TASK DESCRIPTION –
The answer should be an exact repeat of the stretch of material below from the line containing "(40) | | | (232) |" through the line containing "Less: Net OREO".

EXCERPTED DATA –
BEGIN

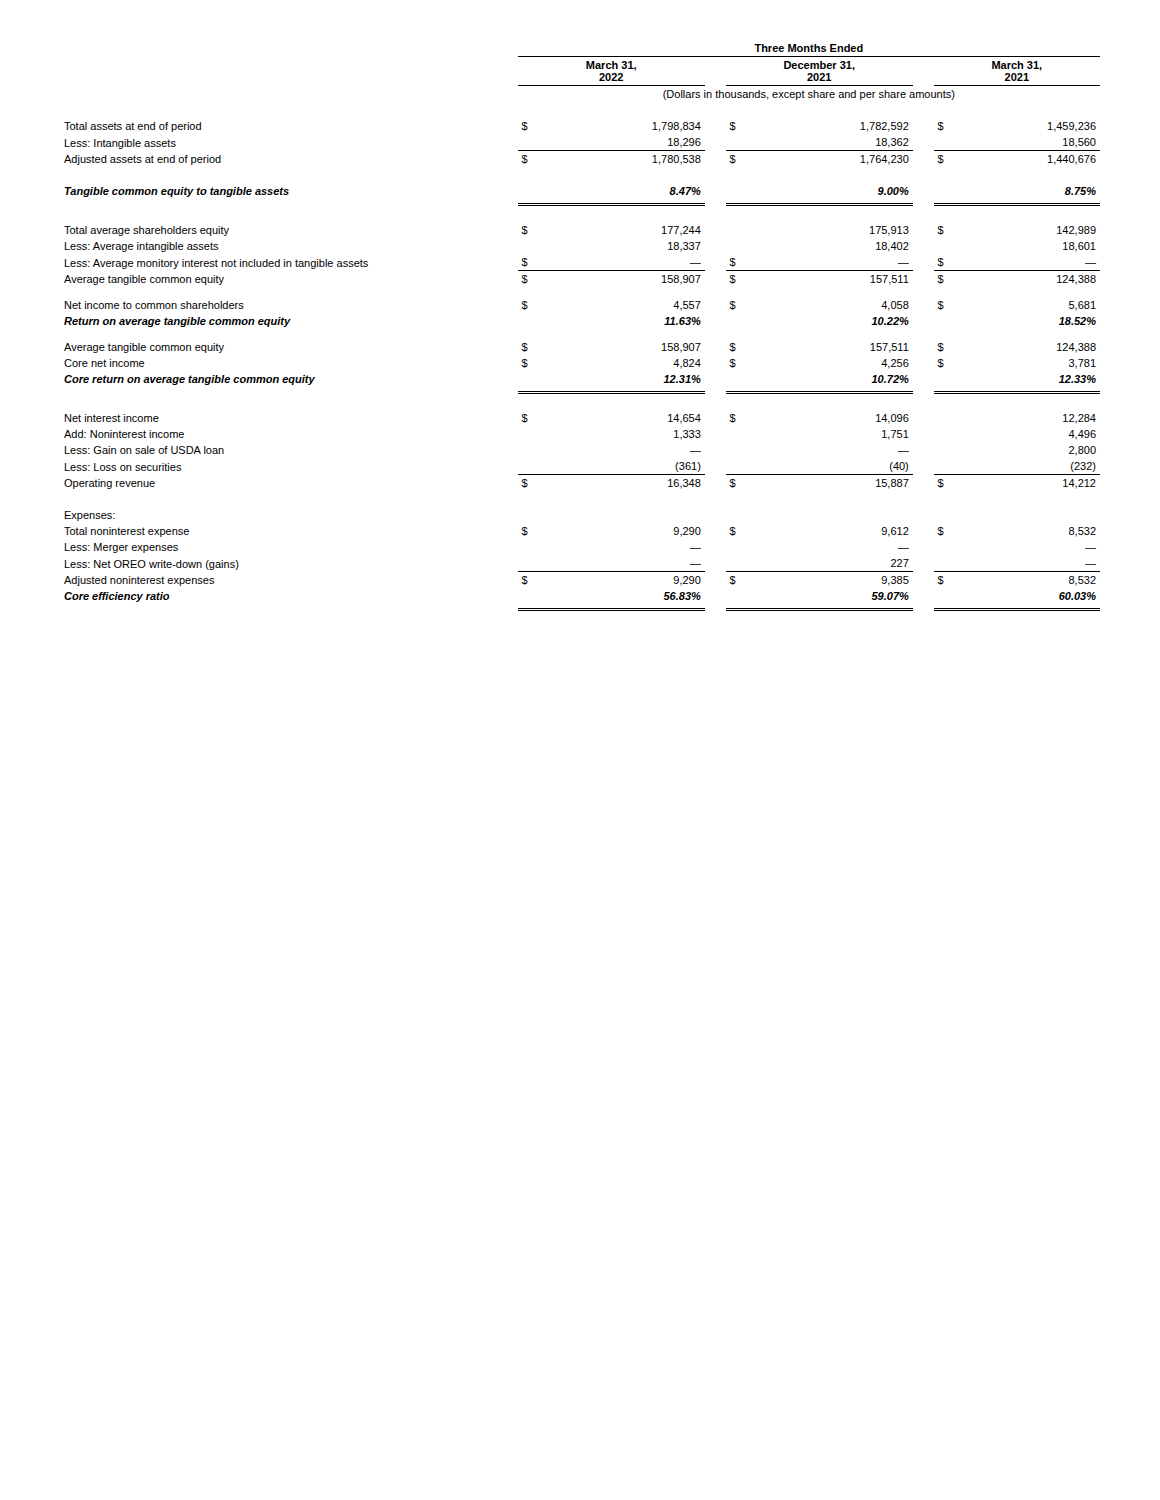| | Three Months Ended |
| | March 31, 2022 | | December 31, 2021 | | March 31, 2021 |
| | (Dollars in thousands, except share and per share amounts) |
| Total assets at end of period | $ | 1,798,834 | | $ | 1,782,592 | | $ | 1,459,236 |
| Less: Intangible assets | | 18,296 | | | 18,362 | | | 18,560 |
| Adjusted assets at end of period | $ | 1,780,538 | | $ | 1,764,230 | | $ | 1,440,676 |
| Tangible common equity to tangible assets | | 8.47% | | | 9.00% | | | 8.75% |
| Total average shareholders equity | $ | 177,244 | | | 175,913 | | $ | 142,989 |
| Less: Average intangible assets | | 18,337 | | | 18,402 | | | 18,601 |
| Less: Average monitory interest not included in tangible assets | $ | — | | $ | — | | $ | — |
| Average tangible common equity | $ | 158,907 | | $ | 157,511 | | $ | 124,388 |
| Net income to common shareholders | $ | 4,557 | | $ | 4,058 | | $ | 5,681 |
| Return on average tangible common equity | | 11.63% | | | 10.22% | | | 18.52% |
| Average tangible common equity | $ | 158,907 | | $ | 157,511 | | $ | 124,388 |
| Core net income | $ | 4,824 | | $ | 4,256 | | $ | 3,781 |
| Core return on average tangible common equity | | 12.31% | | | 10.72% | | | 12.33% |
| Net interest income | $ | 14,654 | | $ | 14,096 | | | 12,284 |
| Add: Noninterest income | | 1,333 | | | 1,751 | | | 4,496 |
| Less: Gain on sale of USDA loan | | — | | | — | | | 2,800 |
| Less: Loss on securities | | (361) | | | (40) | | | (232) |
| Operating revenue | $ | 16,348 | | $ | 15,887 | | $ | 14,212 |
| Expenses: | |
| Total noninterest expense | $ | 9,290 | | $ | 9,612 | | $ | 8,532 |
| Less: Merger expenses | | — | | | — | | | — |
| Less: Net OREO write-down (gains) | | — | | | 227 | | | — |
| Adjusted noninterest expenses | $ | 9,290 | | $ | 9,385 | | $ | 8,532 |
| Core efficiency ratio | | 56.83% | | | 59.07% | | | 60.03% |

END

FINISHED EXERCISE –
| Less: Loss on securities | | (361) | | | (40) | | | (232) |
| Operating revenue | $ | 16,348 | | $ | 15,887 | | $ | 14,212 |
| Expenses: | |
| Total noninterest expense | $ | 9,290 | | $ | 9,612 | | $ | 8,532 |
| Less: Merger expenses | | — | | | — | | | — |
| Less: Net OREO write-down (gains) | | — | | | 227 | | | — |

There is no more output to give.